* **What this task involves**
For the entries below, format every line from the first one through the line containing "Verhalten, nicht das", including that line, as a JSON list of strings with one string per line. Leave out blank lines and any lines after that one.

* **Source records**
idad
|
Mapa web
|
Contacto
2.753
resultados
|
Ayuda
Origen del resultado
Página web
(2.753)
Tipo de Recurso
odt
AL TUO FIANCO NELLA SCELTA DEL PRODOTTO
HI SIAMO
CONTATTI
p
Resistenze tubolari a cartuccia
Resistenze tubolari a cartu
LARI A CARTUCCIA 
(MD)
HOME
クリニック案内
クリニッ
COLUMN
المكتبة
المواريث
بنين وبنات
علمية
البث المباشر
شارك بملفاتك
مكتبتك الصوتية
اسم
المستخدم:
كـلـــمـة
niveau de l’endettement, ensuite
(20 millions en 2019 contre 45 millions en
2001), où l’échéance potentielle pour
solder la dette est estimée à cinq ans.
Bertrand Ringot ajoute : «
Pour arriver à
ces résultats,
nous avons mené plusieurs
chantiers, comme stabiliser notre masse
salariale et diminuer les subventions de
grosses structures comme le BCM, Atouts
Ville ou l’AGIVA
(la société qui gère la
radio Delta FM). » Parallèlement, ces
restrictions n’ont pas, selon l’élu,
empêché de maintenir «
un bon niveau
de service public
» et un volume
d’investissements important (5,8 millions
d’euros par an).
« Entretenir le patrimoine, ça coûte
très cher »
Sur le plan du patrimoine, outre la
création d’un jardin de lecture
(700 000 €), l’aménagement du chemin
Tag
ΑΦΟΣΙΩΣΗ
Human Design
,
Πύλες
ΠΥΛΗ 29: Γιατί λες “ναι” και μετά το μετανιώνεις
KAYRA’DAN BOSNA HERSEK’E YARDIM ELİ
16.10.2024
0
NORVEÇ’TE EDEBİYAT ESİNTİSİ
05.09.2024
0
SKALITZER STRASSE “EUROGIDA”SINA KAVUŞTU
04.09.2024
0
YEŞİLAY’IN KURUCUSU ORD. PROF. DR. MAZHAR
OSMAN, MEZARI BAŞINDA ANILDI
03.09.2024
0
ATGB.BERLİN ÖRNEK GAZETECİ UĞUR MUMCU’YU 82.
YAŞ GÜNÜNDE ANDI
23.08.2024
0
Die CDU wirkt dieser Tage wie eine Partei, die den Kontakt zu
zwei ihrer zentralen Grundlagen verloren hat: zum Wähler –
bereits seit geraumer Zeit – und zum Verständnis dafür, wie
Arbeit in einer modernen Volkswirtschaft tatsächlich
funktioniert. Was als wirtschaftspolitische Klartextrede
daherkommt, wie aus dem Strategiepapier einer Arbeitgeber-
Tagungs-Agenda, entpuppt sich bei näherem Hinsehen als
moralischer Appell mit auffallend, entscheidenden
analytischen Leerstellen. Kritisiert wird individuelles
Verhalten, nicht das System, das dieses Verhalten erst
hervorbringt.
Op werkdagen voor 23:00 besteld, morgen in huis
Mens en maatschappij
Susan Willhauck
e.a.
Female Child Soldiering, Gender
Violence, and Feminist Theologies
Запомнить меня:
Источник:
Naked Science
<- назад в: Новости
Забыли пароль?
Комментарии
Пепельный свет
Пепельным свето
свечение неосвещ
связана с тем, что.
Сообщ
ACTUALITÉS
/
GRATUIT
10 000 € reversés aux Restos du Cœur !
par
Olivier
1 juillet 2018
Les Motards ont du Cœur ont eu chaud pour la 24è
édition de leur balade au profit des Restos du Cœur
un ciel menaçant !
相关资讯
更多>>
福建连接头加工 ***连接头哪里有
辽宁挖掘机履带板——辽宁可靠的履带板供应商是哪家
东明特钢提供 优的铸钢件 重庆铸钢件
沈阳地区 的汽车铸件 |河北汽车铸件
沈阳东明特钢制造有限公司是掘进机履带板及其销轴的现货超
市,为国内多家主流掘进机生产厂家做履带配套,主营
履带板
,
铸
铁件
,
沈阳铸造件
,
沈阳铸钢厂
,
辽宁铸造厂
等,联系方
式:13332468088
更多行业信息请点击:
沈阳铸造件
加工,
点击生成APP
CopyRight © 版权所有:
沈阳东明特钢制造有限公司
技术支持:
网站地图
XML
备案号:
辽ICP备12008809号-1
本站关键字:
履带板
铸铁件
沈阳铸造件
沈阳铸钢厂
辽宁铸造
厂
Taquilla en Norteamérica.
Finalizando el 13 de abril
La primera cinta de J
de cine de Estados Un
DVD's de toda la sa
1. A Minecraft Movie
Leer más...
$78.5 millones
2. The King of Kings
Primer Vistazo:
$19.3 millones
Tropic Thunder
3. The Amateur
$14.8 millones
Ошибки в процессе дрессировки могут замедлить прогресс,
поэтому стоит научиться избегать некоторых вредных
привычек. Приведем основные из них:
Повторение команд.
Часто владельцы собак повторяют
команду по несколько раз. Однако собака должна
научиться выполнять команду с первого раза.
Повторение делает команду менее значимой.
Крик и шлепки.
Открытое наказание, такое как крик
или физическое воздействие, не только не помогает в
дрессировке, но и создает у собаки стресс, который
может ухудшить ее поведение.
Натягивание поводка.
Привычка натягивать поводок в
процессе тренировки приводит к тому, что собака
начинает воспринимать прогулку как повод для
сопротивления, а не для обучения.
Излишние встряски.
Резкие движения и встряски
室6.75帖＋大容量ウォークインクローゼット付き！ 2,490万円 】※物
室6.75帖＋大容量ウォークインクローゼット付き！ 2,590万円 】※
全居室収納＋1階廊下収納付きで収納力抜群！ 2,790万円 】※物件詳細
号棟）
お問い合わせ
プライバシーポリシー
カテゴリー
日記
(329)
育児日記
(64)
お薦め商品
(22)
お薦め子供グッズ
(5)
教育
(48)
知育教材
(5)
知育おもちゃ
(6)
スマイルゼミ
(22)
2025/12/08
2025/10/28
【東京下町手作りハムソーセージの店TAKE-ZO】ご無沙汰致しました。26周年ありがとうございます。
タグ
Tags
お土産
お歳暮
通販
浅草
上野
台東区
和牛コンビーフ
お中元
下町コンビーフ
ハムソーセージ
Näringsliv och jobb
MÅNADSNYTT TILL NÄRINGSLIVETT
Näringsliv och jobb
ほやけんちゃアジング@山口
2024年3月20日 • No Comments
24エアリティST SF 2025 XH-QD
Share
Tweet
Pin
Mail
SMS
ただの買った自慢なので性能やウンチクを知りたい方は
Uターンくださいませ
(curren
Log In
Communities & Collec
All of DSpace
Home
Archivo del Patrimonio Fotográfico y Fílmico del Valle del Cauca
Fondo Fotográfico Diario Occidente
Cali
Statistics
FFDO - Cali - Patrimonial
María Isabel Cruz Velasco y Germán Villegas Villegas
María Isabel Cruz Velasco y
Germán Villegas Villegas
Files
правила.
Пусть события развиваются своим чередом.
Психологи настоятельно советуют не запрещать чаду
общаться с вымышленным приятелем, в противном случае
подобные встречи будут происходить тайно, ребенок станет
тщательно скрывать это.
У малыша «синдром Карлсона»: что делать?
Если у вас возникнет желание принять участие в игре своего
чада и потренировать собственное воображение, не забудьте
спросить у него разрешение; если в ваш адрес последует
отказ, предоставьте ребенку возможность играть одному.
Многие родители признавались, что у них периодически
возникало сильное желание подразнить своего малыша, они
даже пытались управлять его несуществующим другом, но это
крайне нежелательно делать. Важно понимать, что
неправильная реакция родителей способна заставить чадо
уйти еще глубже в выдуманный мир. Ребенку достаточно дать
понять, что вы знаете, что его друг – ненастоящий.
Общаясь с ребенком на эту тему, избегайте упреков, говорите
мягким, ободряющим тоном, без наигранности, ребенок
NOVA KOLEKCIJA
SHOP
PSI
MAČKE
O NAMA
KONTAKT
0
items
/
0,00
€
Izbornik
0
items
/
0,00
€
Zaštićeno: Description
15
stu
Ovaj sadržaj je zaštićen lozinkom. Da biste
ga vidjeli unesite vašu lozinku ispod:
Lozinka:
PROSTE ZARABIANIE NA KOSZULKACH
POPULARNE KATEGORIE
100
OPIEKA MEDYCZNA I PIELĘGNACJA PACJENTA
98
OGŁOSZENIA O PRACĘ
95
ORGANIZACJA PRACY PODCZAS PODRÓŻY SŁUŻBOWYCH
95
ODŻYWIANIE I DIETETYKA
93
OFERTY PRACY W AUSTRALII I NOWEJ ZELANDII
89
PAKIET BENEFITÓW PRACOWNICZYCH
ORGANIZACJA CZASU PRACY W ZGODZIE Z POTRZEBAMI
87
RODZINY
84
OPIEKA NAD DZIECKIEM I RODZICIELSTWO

* **Answer to the problem**
[
  "idad",
  "|",
  "Mapa web",
  "|",
  "Contacto",
  "2.753",
  "resultados",
  "|",
  "Ayuda",
  "Origen del resultado",
  "Página web",
  "(2.753)",
  "Tipo de Recurso",
  "odt",
  "AL TUO FIANCO NELLA SCELTA DEL PRODOTTO",
  "HI SIAMO",
  "CONTATTI",
  "p",
  "Resistenze tubolari a cartuccia",
  "Resistenze tubolari a cartu",
  "LARI A CARTUCCIA ",
  "(MD)",
  "HOME",
  "クリニック案内",
  "クリニッ",
  "COLUMN",
  "المكتبة",
  "المواريث",
  "بنين وبنات",
  "علمية",
  "البث المباشر",
  "شارك بملفاتك",
  "مكتبتك الصوتية",
  "اسم",
  "المستخدم:",
  "كـلـــمـة",
  "niveau de l’endettement, ensuite",
  "(20 millions en 2019 contre 45 millions en",
  "2001), où l’échéance potentielle pour",
  "solder la dette est estimée à cinq ans.",
  "Bertrand Ringot ajoute : «",
  "Pour arriver à",
  "ces résultats,",
  "nous avons mené plusieurs",
  "chantiers, comme stabiliser notre masse",
  "salariale et diminuer les subventions de",
  "grosses structures comme le BCM, Atouts",
  "Ville ou l’AGIVA",
  "(la société qui gère la",
  "radio Delta FM). » Parallèlement, ces",
  "restrictions n’ont pas, selon l’élu,",
  "empêché de maintenir «",
  "un bon niveau",
  "de service public",
  "» et un volume",
  "d’investissements important (5,8 millions",
  "d’euros par an).",
  "« Entretenir le patrimoine, ça coûte",
  "très cher »",
  "Sur le plan du patrimoine, outre la",
  "création d’un jardin de lecture",
  "(700 000 €), l’aménagement du chemin",
  "Tag",
  "ΑΦΟΣΙΩΣΗ",
  "Human Design",
  ",",
  "Πύλες",
  "ΠΥΛΗ 29: Γιατί λες “ναι” και μετά το μετανιώνεις",
  "KAYRA’DAN BOSNA HERSEK’E YARDIM ELİ",
  "16.10.2024",
  "0",
  "NORVEÇ’TE EDEBİYAT ESİNTİSİ",
  "05.09.2024",
  "0",
  "SKALITZER STRASSE “EUROGIDA”SINA KAVUŞTU",
  "04.09.2024",
  "0",
  "YEŞİLAY’IN KURUCUSU ORD. PROF. DR. MAZHAR",
  "OSMAN, MEZARI BAŞINDA ANILDI",
  "03.09.2024",
  "0",
  "ATGB.BERLİN ÖRNEK GAZETECİ UĞUR MUMCU’YU 82.",
  "YAŞ GÜNÜNDE ANDI",
  "23.08.2024",
  "0",
  "Die CDU wirkt dieser Tage wie eine Partei, die den Kontakt zu",
  "zwei ihrer zentralen Grundlagen verloren hat: zum Wähler –",
  "bereits seit geraumer Zeit – und zum Verständnis dafür, wie",
  "Arbeit in einer modernen Volkswirtschaft tatsächlich",
  "funktioniert. Was als wirtschaftspolitische Klartextrede",
  "daherkommt, wie aus dem Strategiepapier einer Arbeitgeber-",
  "Tagungs-Agenda, entpuppt sich bei näherem Hinsehen als",
  "moralischer Appell mit auffallend, entscheidenden",
  "analytischen Leerstellen. Kritisiert wird individuelles",
  "Verhalten, nicht das System, das dieses Verhalten erst"
]